* _PROBLEM TO SOLVE_
Repeat exactly the lines below that lie between the line with "X1322500Y4415000D02*" and the line with "X1232500Y1895000D02*", counting both of those lines as part of the answer.

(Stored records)
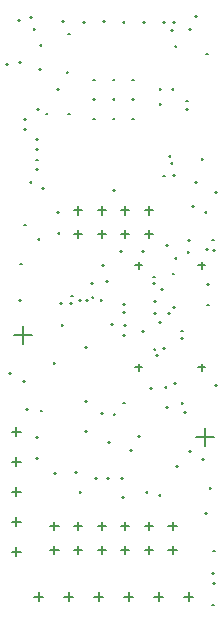
<source format=gbr>
%TF.GenerationSoftware,Altium Limited,Altium Designer,24.6.1 (21)*%
G04 Layer_Color=128*
%FSLAX45Y45*%
%MOMM*%
%TF.SameCoordinates,189501FC-2F9B-42A0-9727-E85274D5E768*%
%TF.FilePolarity,Positive*%
%TF.FileFunction,Drillmap*%
%TF.Part,Single*%
G01*
G75*
%TA.AperFunction,NonConductor*%
%ADD59C,0.12700*%
D59*
X63500Y1016000D02*
X139700D01*
X101600Y977900D02*
Y1054100D01*
X63500Y762000D02*
X139700D01*
X101600Y723900D02*
Y800100D01*
X63500Y508000D02*
X139700D01*
X101600Y469900D02*
Y546100D01*
X63500Y1270000D02*
X139700D01*
X101600Y1231900D02*
Y1308100D01*
X63500Y1524000D02*
X139700D01*
X101600Y1485900D02*
Y1562100D01*
X390000Y525000D02*
X460000D01*
X425000Y490000D02*
Y560000D01*
X590000Y525000D02*
X660000D01*
X625000Y490000D02*
Y560000D01*
X390000Y725000D02*
X460000D01*
X425000Y690000D02*
Y760000D01*
X590000Y725000D02*
X660000D01*
X625000Y690000D02*
Y760000D01*
X790001Y525000D02*
X860001D01*
X825001Y490000D02*
Y560000D01*
X990001Y525000D02*
X1060001D01*
X1025001Y490000D02*
Y560000D01*
X1190001Y525000D02*
X1260001D01*
X1225001Y490000D02*
Y560000D01*
X1390001Y525000D02*
X1460001D01*
X1425001Y490000D02*
Y560000D01*
X790001Y725000D02*
X860001D01*
X825001Y690000D02*
Y760000D01*
X990001Y725000D02*
X1060001D01*
X1025001Y690000D02*
Y760000D01*
X1190001Y725000D02*
X1260001D01*
X1225001Y690000D02*
Y760000D01*
X1390001Y725000D02*
X1460001D01*
X1425001Y690000D02*
Y760000D01*
X1642500Y2934500D02*
X1702500D01*
X1672500Y2904500D02*
Y2964500D01*
X1642500Y2070500D02*
X1702500D01*
X1672500Y2040500D02*
Y2100500D01*
X1106500Y2934500D02*
X1166500D01*
X1136500Y2904500D02*
Y2964500D01*
X1106500Y2070500D02*
X1166500D01*
X1136500Y2040500D02*
Y2100500D01*
X759900Y125000D02*
X836100D01*
X798000Y86900D02*
Y163100D01*
X1013900Y125000D02*
X1090100D01*
X1052000Y86900D02*
Y163100D01*
X1267900Y125000D02*
X1344100D01*
X1306000Y86900D02*
Y163100D01*
X1521900Y125000D02*
X1598100D01*
X1560000Y86900D02*
Y163100D01*
X505900Y125000D02*
X582100D01*
X544000Y86900D02*
Y163100D01*
X251900Y125000D02*
X328100D01*
X290000Y86900D02*
Y163100D01*
X590000Y3197500D02*
X660000D01*
X625000Y3162500D02*
Y3232500D01*
X790000Y3197500D02*
X860000D01*
X825000Y3162500D02*
Y3232500D01*
X990000Y3197500D02*
X1060000D01*
X1025000Y3162500D02*
Y3232500D01*
X1190000Y3197500D02*
X1260000D01*
X1225000Y3162500D02*
Y3232500D01*
X590000Y3397500D02*
X660000D01*
X625000Y3362500D02*
Y3432500D01*
X790000Y3397500D02*
X860000D01*
X825000Y3362500D02*
Y3432500D01*
X990000Y3397500D02*
X1060000D01*
X1025000Y3362500D02*
Y3432500D01*
X1190000Y3397500D02*
X1260000D01*
X1225000Y3362500D02*
Y3432500D01*
X1620900Y1482700D02*
X1773300D01*
X1697100Y1406500D02*
Y1558900D01*
X84200Y2341900D02*
X236600D01*
X160400Y2265700D02*
Y2418100D01*
X1551394Y3042126D02*
X1566394D01*
X1558894Y3034626D02*
Y3049626D01*
X815200Y2641400D02*
X830200D01*
X822700Y2633900D02*
Y2648900D01*
X485000Y2430000D02*
X500000D01*
X492500Y2422500D02*
Y2437500D01*
X1762500Y3150000D02*
X1777500D01*
X1770000Y3142500D02*
Y3157500D01*
X417500Y2105000D02*
X432500D01*
X425000Y2097500D02*
Y2112500D01*
X157500Y1955000D02*
X172500D01*
X165000Y1947500D02*
Y1962500D01*
X687500Y2242500D02*
X702500D01*
X695000Y2235000D02*
Y2250000D01*
X740000Y2660000D02*
X755000D01*
X747500Y2652500D02*
Y2667500D01*
X632500Y2635000D02*
X647500D01*
X640000Y2627500D02*
Y2642500D01*
X690000Y2635000D02*
X705000D01*
X697500Y2627500D02*
Y2642500D01*
X282780Y3156279D02*
X297779D01*
X290280Y3148780D02*
Y3163779D01*
X732100Y2784759D02*
X747100D01*
X739600Y2777259D02*
Y2792259D01*
X450000Y3382500D02*
X465000D01*
X457500Y3375000D02*
Y3390000D01*
X452300Y3205455D02*
X467300D01*
X459800Y3197955D02*
Y3212955D01*
X564700Y2676501D02*
X579700D01*
X572200Y2669001D02*
Y2684001D01*
X1007500Y1770000D02*
X1022500D01*
X1015000Y1762500D02*
Y1777500D01*
X1696559Y3385941D02*
X1711559D01*
X1704059Y3378441D02*
Y3393441D01*
X1442500Y4785000D02*
X1457500D01*
X1450000Y4777500D02*
Y4792500D01*
X1592500Y3432500D02*
X1607500D01*
X1600000Y3425000D02*
Y3440000D01*
X527500Y4565000D02*
X542500D01*
X535000Y4557500D02*
Y4572500D01*
X1315000Y4300000D02*
X1330000D01*
X1322500Y4292500D02*
Y4307500D01*
X1427500Y4995000D02*
X1442500D01*
X1435000Y4987500D02*
Y5002500D01*
X835000Y4997500D02*
X850000D01*
X842500Y4990000D02*
Y5005000D01*
X1565000Y4932500D02*
X1580000D01*
X1572500Y4925000D02*
Y4940000D01*
X1670000Y3830000D02*
X1685000D01*
X1677500Y3822500D02*
Y3837500D01*
X1430000Y3695000D02*
X1445000D01*
X1437500Y3687500D02*
Y3702500D01*
X1342500Y3692500D02*
X1357500D01*
X1350000Y3685000D02*
Y3700000D01*
X320000Y3587500D02*
X335000D01*
X327500Y3580000D02*
Y3595000D01*
X270000Y3745000D02*
X285000D01*
X277500Y3737500D02*
Y3752500D01*
X270000Y3827500D02*
X285000D01*
X277500Y3820000D02*
Y3835000D01*
X270000Y4000000D02*
X285000D01*
X277500Y3992500D02*
Y4007500D01*
X267500Y3915000D02*
X282500D01*
X275000Y3907500D02*
Y3922500D01*
X247500Y4935000D02*
X262500D01*
X255000Y4927500D02*
Y4942500D01*
X132500Y2947500D02*
X147500D01*
X140000Y2940000D02*
Y2955000D01*
X862500Y2797960D02*
X877500D01*
X870000Y2790460D02*
Y2805460D01*
X1345000Y2230000D02*
X1360000D01*
X1352500Y2222500D02*
Y2237500D01*
X1267541Y2627500D02*
X1282540D01*
X1275040Y2620000D02*
Y2635000D01*
X1267540Y2527500D02*
X1282540D01*
X1275040Y2520000D02*
Y2535000D01*
X1164637Y2375655D02*
X1179637D01*
X1172137Y2368155D02*
Y2383154D01*
X1265000Y2220000D02*
X1280000D01*
X1272500Y2212500D02*
Y2227500D01*
X1008100Y2540000D02*
X1023100D01*
X1015600Y2532500D02*
Y2547500D01*
X817500Y1685000D02*
X832500D01*
X825000Y1677500D02*
Y1692500D01*
X1425000Y2862500D02*
X1440000D01*
X1432500Y2855000D02*
Y2870000D01*
X115000Y5010000D02*
X130000D01*
X122500Y5002500D02*
Y5017500D01*
X537500Y4217500D02*
X552500D01*
X545000Y4210000D02*
Y4225000D01*
X307500Y1702500D02*
X322500D01*
X315000Y1695000D02*
Y1710000D01*
X1385000Y2525000D02*
X1400000D01*
X1392500Y2517500D02*
Y2532500D01*
X987500Y1132500D02*
X1002500D01*
X995000Y1125000D02*
Y1140000D01*
X867500Y1132500D02*
X882500D01*
X875000Y1125000D02*
Y1140000D01*
X767500Y1130000D02*
X782500D01*
X775000Y1122500D02*
Y1137500D01*
X882101Y1437099D02*
X897100D01*
X889600Y1429600D02*
Y1444599D01*
X1440000Y1935000D02*
X1455000D01*
X1447500Y1927500D02*
Y1942500D01*
X1737500Y1050000D02*
X1752500D01*
X1745000Y1042500D02*
Y1057500D01*
X1697500Y835000D02*
X1712500D01*
X1705000Y827500D02*
Y842500D01*
X1765000Y517500D02*
X1780000D01*
X1772500Y510000D02*
Y525000D01*
X1762500Y327500D02*
X1777500D01*
X1770000Y320000D02*
Y335000D01*
X1765000Y240000D02*
X1780000D01*
X1772500Y232500D02*
Y247500D01*
X1762500Y60000D02*
X1777500D01*
X1770000Y52500D02*
Y67500D01*
X997500Y970000D02*
X1012500D01*
X1005000Y962500D02*
Y977500D01*
X1372500Y1732500D02*
X1387500D01*
X1380000Y1725000D02*
Y1740000D01*
X1710000Y4725000D02*
X1725000D01*
X1717500Y4717500D02*
Y4732500D01*
X977500Y3055000D02*
X992500D01*
X985000Y3047500D02*
Y3062500D01*
X602900Y1185000D02*
X617900D01*
X610400Y1177500D02*
Y1192500D01*
X422500Y1172500D02*
X437500D01*
X430000Y1165000D02*
Y1180000D01*
X1675000Y1290000D02*
X1690000D01*
X1682500Y1282500D02*
Y1297500D01*
X1307500Y987500D02*
X1322500D01*
X1315000Y980000D02*
Y995000D01*
X1008100Y2603739D02*
X1023100D01*
X1015600Y2596239D02*
Y2611239D01*
X752499Y4504999D02*
X767499D01*
X759999Y4497500D02*
Y4512499D01*
X1457500Y1232500D02*
X1472500D01*
X1465000Y1225000D02*
Y1240000D01*
X830000Y2937500D02*
X845000D01*
X837500Y2930000D02*
Y2945000D01*
X1165000Y3055000D02*
X1180000D01*
X1172500Y3047500D02*
Y3062500D01*
X1372500Y3107500D02*
X1387500D01*
X1380000Y3100000D02*
Y3115000D01*
X1782500Y1920000D02*
X1797500D01*
X1790000Y1912500D02*
Y1927500D01*
X1431621Y2578379D02*
X1446621D01*
X1439121Y2570879D02*
Y2585878D01*
X1012500Y2430000D02*
X1027500D01*
X1020000Y2422500D02*
Y2437500D01*
X1442500Y2992500D02*
X1457500D01*
X1450000Y2985000D02*
Y3000000D01*
X1256900Y2785000D02*
X1271900D01*
X1264400Y2777500D02*
Y2792500D01*
X1256900Y2837389D02*
X1271900D01*
X1264400Y2829889D02*
Y2844888D01*
X1770000Y3065000D02*
X1785000D01*
X1777500Y3057500D02*
Y3072500D01*
X1707500Y3067500D02*
X1722500D01*
X1715000Y3060000D02*
Y3075000D01*
X1782502Y3549058D02*
X1797501D01*
X1790001Y3541558D02*
Y3556558D01*
X1005000Y2340000D02*
X1020000D01*
X1012500Y2332500D02*
Y2347500D01*
X905000Y2432500D02*
X920000D01*
X912500Y2425000D02*
Y2440000D01*
X1567500Y1360000D02*
X1582500D01*
X1575000Y1352500D02*
Y1367500D01*
X1500000Y2380000D02*
X1515000D01*
X1507500Y2372500D02*
Y2387500D01*
X1500000Y2317500D02*
X1515000D01*
X1507500Y2310000D02*
Y2325000D01*
X1717500Y2775000D02*
X1732500D01*
X1725000Y2767500D02*
Y2782500D01*
X1501126Y1764393D02*
X1516126D01*
X1508626Y1756894D02*
Y1771893D01*
X1522500Y1687500D02*
X1537500D01*
X1530000Y1680000D02*
Y1695000D01*
X1357500Y1900000D02*
X1372500D01*
X1365000Y1892500D02*
Y1907500D01*
X1131300Y1485000D02*
X1146300D01*
X1138800Y1477500D02*
Y1492500D01*
X1555000Y3145000D02*
X1570000D01*
X1562500Y3137500D02*
Y3152500D01*
X1283861Y2168861D02*
X1298861D01*
X1291361Y2161361D02*
Y2176361D01*
X1310000Y2455000D02*
X1325000D01*
X1317500Y2447500D02*
Y2462500D01*
X1329600Y2732500D02*
X1344600D01*
X1337100Y2725000D02*
Y2740000D01*
X555000Y2612500D02*
X570000D01*
X562500Y2605000D02*
Y2620000D01*
X475000Y2609636D02*
X490000D01*
X482500Y2602136D02*
Y2617135D01*
X215000Y3637500D02*
X230000D01*
X222500Y3630000D02*
Y3645000D01*
X165600Y3277500D02*
X180600D01*
X173100Y3270000D02*
Y3285000D01*
X122500Y2637500D02*
X137500D01*
X130000Y2630000D02*
Y2645000D01*
X182500Y1715000D02*
X197500D01*
X190000Y1707500D02*
Y1722500D01*
X270000Y1297500D02*
X285000D01*
X277500Y1290000D02*
Y1305000D01*
X270000Y1477500D02*
X285000D01*
X277500Y1470000D02*
Y1485000D01*
X685000Y1780000D02*
X700000D01*
X692500Y1772500D02*
Y1787500D01*
X925000Y1670000D02*
X940000D01*
X932500Y1662500D02*
Y1677500D01*
X40000Y2017500D02*
X55000D01*
X47500Y2010000D02*
Y2025000D01*
X1315000Y4422500D02*
X1330000D01*
X1322500Y4415000D02*
Y4430000D01*
X350000Y4217500D02*
X365000D01*
X357500Y4210000D02*
Y4225000D01*
X165600Y4170000D02*
X180600D01*
X173100Y4162500D02*
Y4177500D01*
X165600Y4085000D02*
X180600D01*
X173100Y4077500D02*
Y4092500D01*
X1232500Y1895000D02*
X1247500D01*
X1240000Y1887500D02*
Y1902500D01*
X687500Y1527499D02*
X702500D01*
X695000Y1519999D02*
Y1534998D01*
X1067500Y1365000D02*
X1082500D01*
X1075000Y1357500D02*
Y1372500D01*
X637498Y1014995D02*
X652498D01*
X644998Y1007495D02*
Y1022495D01*
X1197498Y1014996D02*
X1212498D01*
X1204998Y1007497D02*
Y1022496D01*
X15000Y4640000D02*
X30000D01*
X22500Y4632500D02*
Y4647500D01*
X127500Y4652500D02*
X142500D01*
X135000Y4645000D02*
Y4660000D01*
X918280Y3568280D02*
X933279D01*
X925779Y3560780D02*
Y3575779D01*
X1412500Y4922500D02*
X1427500D01*
X1420000Y4915000D02*
Y4930000D01*
X665000Y4995000D02*
X680000D01*
X672500Y4987500D02*
Y5002500D01*
X1002500Y4995000D02*
X1017500D01*
X1010000Y4987500D02*
Y5002500D01*
X1172500Y4992500D02*
X1187500D01*
X1180000Y4985000D02*
Y5000000D01*
X1342500Y4995000D02*
X1357500D01*
X1350000Y4987500D02*
Y5002500D01*
X492500Y4997500D02*
X507500D01*
X500000Y4990000D02*
Y5005000D01*
X1617500Y3639999D02*
X1632499D01*
X1625000Y3632499D02*
Y3647499D01*
X1617500Y5040000D02*
X1632500D01*
X1625000Y5032500D02*
Y5047500D01*
X217498Y5035001D02*
X232498D01*
X224998Y5027501D02*
Y5042500D01*
X300000Y4797500D02*
X315000D01*
X307500Y4790000D02*
Y4805000D01*
X1540000Y4252500D02*
X1555000D01*
X1547500Y4245000D02*
Y4260000D01*
X1537500Y4327500D02*
X1552500D01*
X1545000Y4320000D02*
Y4335000D01*
X1391900Y3859400D02*
X1406900D01*
X1399400Y3851900D02*
Y3866900D01*
X1408280Y3800780D02*
X1423279D01*
X1415779Y3793280D02*
Y3808279D01*
X1417500Y4422500D02*
X1432500D01*
X1425000Y4415000D02*
Y4430000D01*
X445000Y4422500D02*
X460000D01*
X452500Y4415000D02*
Y4430000D01*
X275000Y4255000D02*
X290000D01*
X282500Y4247500D02*
Y4262500D01*
X295000Y4597500D02*
X310000D01*
X302500Y4590000D02*
Y4605000D01*
X542500Y4895000D02*
X557500D01*
X550000Y4887500D02*
Y4902500D01*
X752499Y4174999D02*
X767499D01*
X759999Y4167499D02*
Y4182499D01*
X917499Y4174999D02*
X932499D01*
X924999Y4167499D02*
Y4182499D01*
X1082499Y4175000D02*
X1097499D01*
X1089999Y4167500D02*
Y4182499D01*
X1082499Y4339999D02*
X1097499D01*
X1089999Y4332500D02*
Y4347499D01*
X917499Y4339999D02*
X932499D01*
X924999Y4332500D02*
Y4347499D01*
X752500Y4339999D02*
X767500D01*
X760000Y4332500D02*
Y4347499D01*
X917499Y4505000D02*
X932499D01*
X924999Y4497500D02*
Y4512499D01*
X1082499Y4505000D02*
X1097499D01*
X1089999Y4497500D02*
Y4512499D01*
X1717500Y2600000D02*
X1732500D01*
X1725000Y2592500D02*
Y2607500D01*
%TF.MD5,3fdd3f9b2898690a6848e3c07db1981d*%
M02*

</source>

* _SOLUTION FOR THIS TASK_
X1322500Y4415000D02*
Y4430000D01*
X350000Y4217500D02*
X365000D01*
X357500Y4210000D02*
Y4225000D01*
X165600Y4170000D02*
X180600D01*
X173100Y4162500D02*
Y4177500D01*
X165600Y4085000D02*
X180600D01*
X173100Y4077500D02*
Y4092500D01*
X1232500Y1895000D02*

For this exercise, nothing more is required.